Stability: One reason the number of cyclists decreases so dramatically in the winter, is that cycling on ice and snow is scary. On the right bike, it is much less so. A winter bicycle should handle well on slippery, snowy, muddy and plow-ravaged winter roads. City bicycles and mountain bikes tend to do best in this respect. Those who commute on aggressive bikes during the warmer months may prefer a more relaxed and more upright bike for winter, with wider tires. If there is a great deal of snow where you live, studded tires could be a good idea, or at least knobby tires. Tame, predictable handling becomes much more important than speed in the winter months. Stepover is another factor to consider. A slippery road surface can make it easier to lose one's balance when mounting and dismounting a bike, and even those who normally ride diamond frames might prefer their winter bike to have a step-though frame or a sloping top tube.
Reliability: Related to the above, it is important that the bicycle's crucial functions - in particular, braking power and shifting ability - are not compromised by winter conditions. Rim brakes and derailleur gears can function poorly (or not at all) if clogged with snow or frozen over, which is why many prefer for their winter commuter to have enclosed hub brakes and hub (or single speed) gearing.

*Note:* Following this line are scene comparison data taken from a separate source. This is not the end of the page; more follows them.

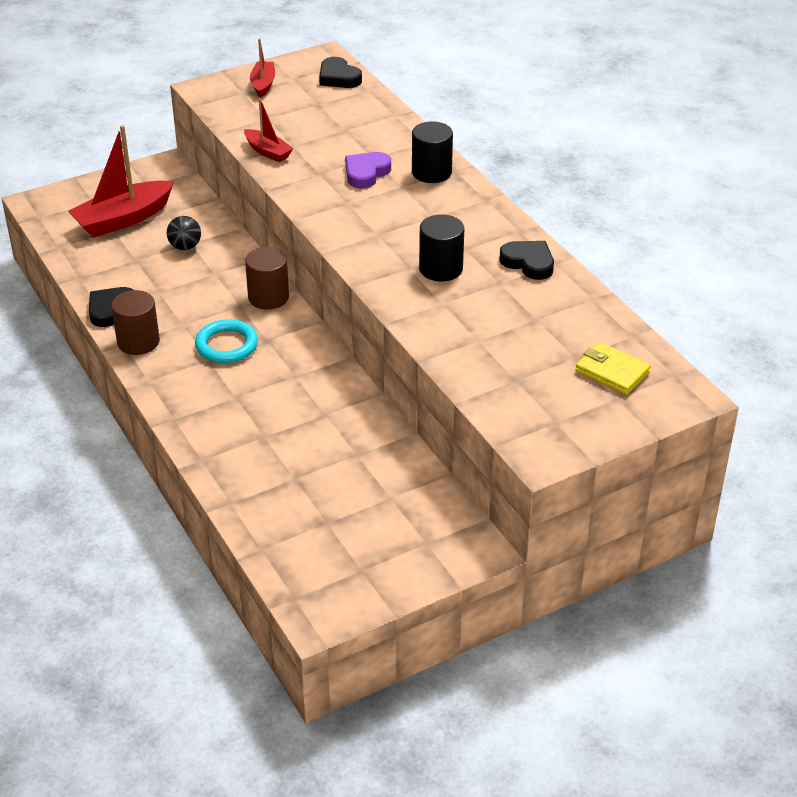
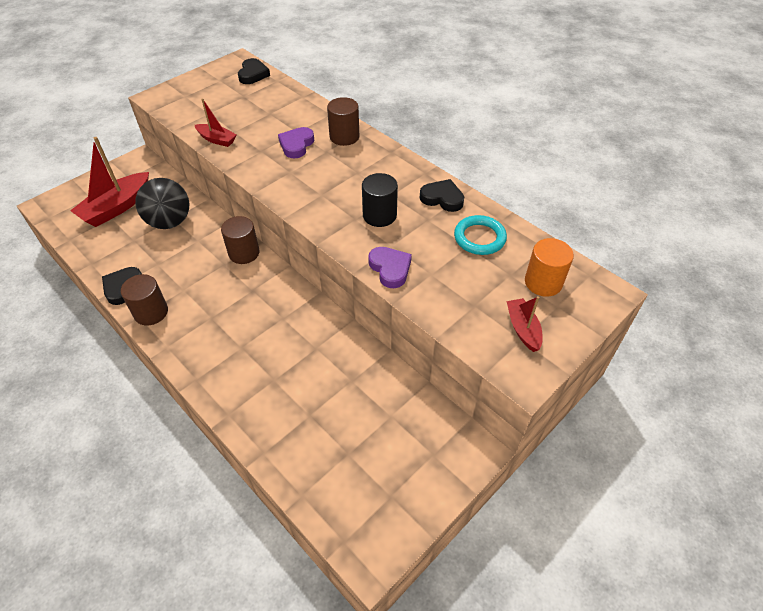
camera: 15 degrees left, 10 degrees up
black ball [167,216,201,250] -> black ball [135,178,189,229], size x1.91
turquoise ring [195,319,258,363] -> turquoise ring moved to [454,215,507,255]
red boat [250,38,275,98] -> red boat moved to [507,296,542,352]
black heart [319,57,362,88] -> black heart turned 120 degrees counterclockwise [238,58,270,84]
black cylinder [412,122,453,183] -> brown cylinder [327,97,359,146]
yellow wallet [575,342,651,395] -> orange cylinder [525,238,574,297]
none -> purple heart [368,247,412,288]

Durability: Understandably, cyclists may not want to expose their nice bikes to freezing temperatures and road salt, for fear that doing so might damage the frame and components. This is why some recommend getting a "beater bike" for the winter. Personally I am uncomfortable with this advice, because a beater bike is unlikely to be reliable (see above). The approach I prefer is to get a bike that is not vulnerable to the elements in the first place. A tough paintjob, stainless and aluminum components where possible, hub gears and a chaincase should get your bike through the winter relatively unscathed with little maintenance.
Visibility: Not only does it get dark much earlier in the winter months, but snowfall can further decrease visibility - making good lighting more crucial than ever.

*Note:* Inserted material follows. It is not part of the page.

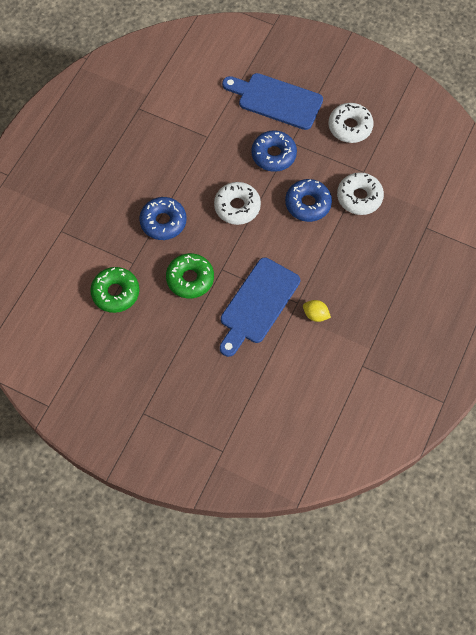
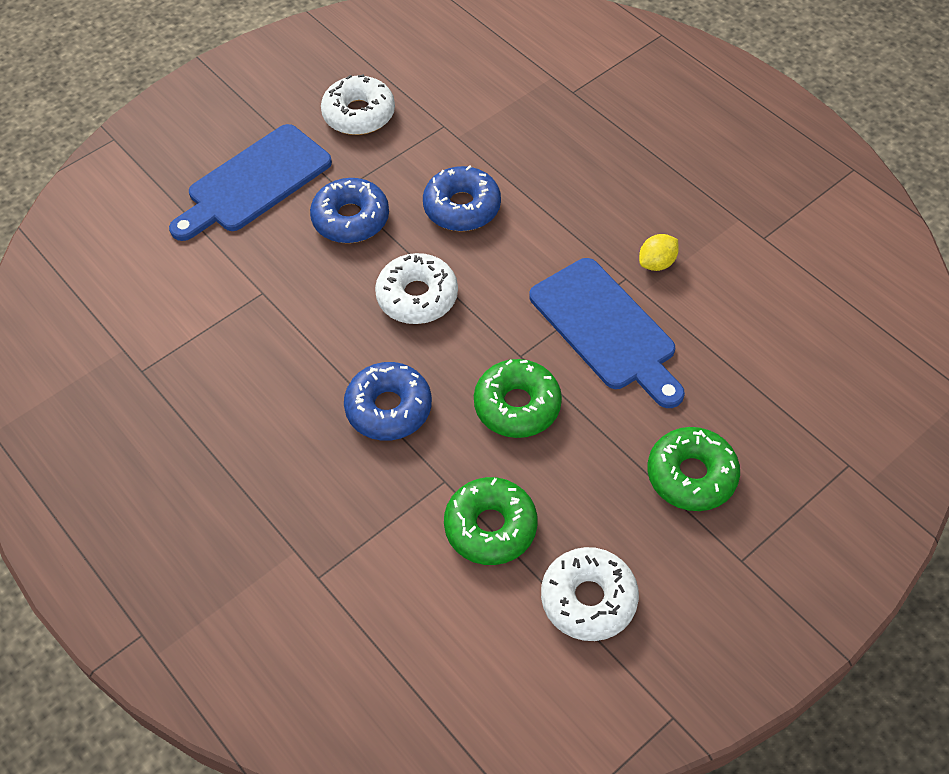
camera: 65 degrees left, 10 degrees down
white donut [337,172,384,215] -> white donut moved to [541,547,639,641]
none -> green donut [648,427,740,511]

Presentability: Just because it's winter, does not mean that we are no longer expected to look presentable at work. With road conditions messier than ever, it is important that a winter bicycle be equipped with features that protect the cyclist's clothing: full fenders, and ideally a chaincase or chainguard.
Taken together, these features suggest a number of candidates that could work especially well as winter bikes. If buying new, fully equipped classic city bikes are worth looking into: They already offer hub gears, hub brakes, a full chaincase, a resilient powdercoated frame, stable handling, generous fenders and reasonably wide tires. Recently I wrote about city bikes with mountain bike heritage, which might be particularly appropriate due to their super-stable handling. For those who prefer to put a bike together from scratch, frames with horizontal dropouts (suitable for hub and single speed conversion) and clearances for reasonably wide tires are now easily available from a number of manufacturers: Soma, Surly, Rawland, Rivendell, Salsa and Velo Orange are just a few that come to mind. For extreme conditions there are even all-terrain models that will fit monstrously wide tires, such as the Surly Pugsley and Moonlander, and the Salsa Mukluk. If you prefer to refurbish a used bicycle, an old mountain bike converted to a single speed and fitted with some upright handlebars could work nicely. Same with a vintage 3-speed, fitted with a modern wheelset with hub brakes.
It goes without saying that not everything mentioned here will be applicable to every cyclist who reads this. The kind of winter bike that is ideal for you will depend on everything from the harshness of your winters, to the character of your route, to your bike handling skills, to your bike storage situation, to the amount of time you are willing to devote to bike maintenance, and to the type of clothing you wear when cycling for transportation. Your current bike may already be a winter bike, either as is or with minor modifications. Or you may need to get an additional bike specifically for winter cycling. My own preference gravitates toward classic city bicycles, and those I've owned have made great winter bikes. But I've been increasingly curious to try a mountain bike with knobby tires and see how that compares. What is your idea of a winter bike?